**Exercise aim**: Would you copy the records below, exactly and only from their first line through the line containing "## Perkenalan", without any pictures?

[[ Data excerpts, beginning ]]

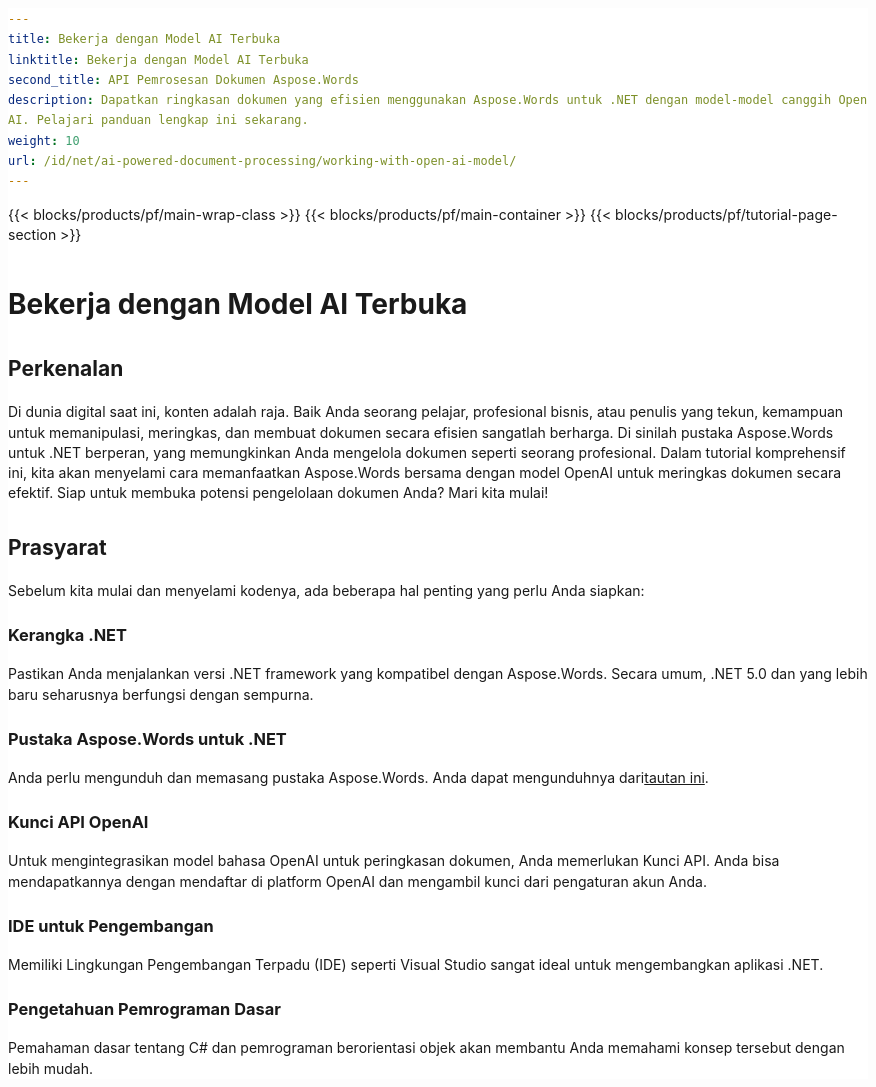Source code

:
 ```yaml
---
title: Bekerja dengan Model AI Terbuka
linktitle: Bekerja dengan Model AI Terbuka
second_title: API Pemrosesan Dokumen Aspose.Words
description: Dapatkan ringkasan dokumen yang efisien menggunakan Aspose.Words untuk .NET dengan model-model canggih OpenAI. Pelajari panduan lengkap ini sekarang.
weight: 10
url: /id/net/ai-powered-document-processing/working-with-open-ai-model/
---
```


{{< blocks/products/pf/main-wrap-class >}}
{{< blocks/products/pf/main-container >}}
{{< blocks/products/pf/tutorial-page-section >}}

# Bekerja dengan Model AI Terbuka

## Perkenalan

Di dunia digital saat ini, konten adalah raja. Baik Anda seorang pelajar, profesional bisnis, atau penulis yang tekun, kemampuan untuk memanipulasi, meringkas, dan membuat dokumen secara efisien sangatlah berharga. Di sinilah pustaka Aspose.Words untuk .NET berperan, yang memungkinkan Anda mengelola dokumen seperti seorang profesional. Dalam tutorial komprehensif ini, kita akan menyelami cara memanfaatkan Aspose.Words bersama dengan model OpenAI untuk meringkas dokumen secara efektif. Siap untuk membuka potensi pengelolaan dokumen Anda? Mari kita mulai!

## Prasyarat

Sebelum kita mulai dan menyelami kodenya, ada beberapa hal penting yang perlu Anda siapkan:

### Kerangka .NET
Pastikan Anda menjalankan versi .NET framework yang kompatibel dengan Aspose.Words. Secara umum, .NET 5.0 dan yang lebih baru seharusnya berfungsi dengan sempurna.

### Pustaka Aspose.Words untuk .NET
 Anda perlu mengunduh dan memasang pustaka Aspose.Words. Anda dapat mengunduhnya dari[tautan ini](https://releases.aspose.com/words/net/).

### Kunci API OpenAI
Untuk mengintegrasikan model bahasa OpenAI untuk peringkasan dokumen, Anda memerlukan Kunci API. Anda bisa mendapatkannya dengan mendaftar di platform OpenAI dan mengambil kunci dari pengaturan akun Anda.

### IDE untuk Pengembangan
Memiliki Lingkungan Pengembangan Terpadu (IDE) seperti Visual Studio sangat ideal untuk mengembangkan aplikasi .NET.

### Pengetahuan Pemrograman Dasar
Pemahaman dasar tentang C# dan pemrograman berorientasi objek akan membantu Anda memahami konsep tersebut dengan lebih mudah.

[[ Data excerpts, end ]]

**Response to this task**:
Source code

:
 ```yaml
---
title: Bekerja dengan Model AI Terbuka
linktitle: Bekerja dengan Model AI Terbuka
second_title: API Pemrosesan Dokumen Aspose.Words
description: Dapatkan ringkasan dokumen yang efisien menggunakan Aspose.Words untuk .NET dengan model-model canggih OpenAI. Pelajari panduan lengkap ini sekarang.
weight: 10
url: /id/net/ai-powered-document-processing/working-with-open-ai-model/
---
```


{{< blocks/products/pf/main-wrap-class >}}
{{< blocks/products/pf/main-container >}}
{{< blocks/products/pf/tutorial-page-section >}}

# Bekerja dengan Model AI Terbuka

## Perkenalan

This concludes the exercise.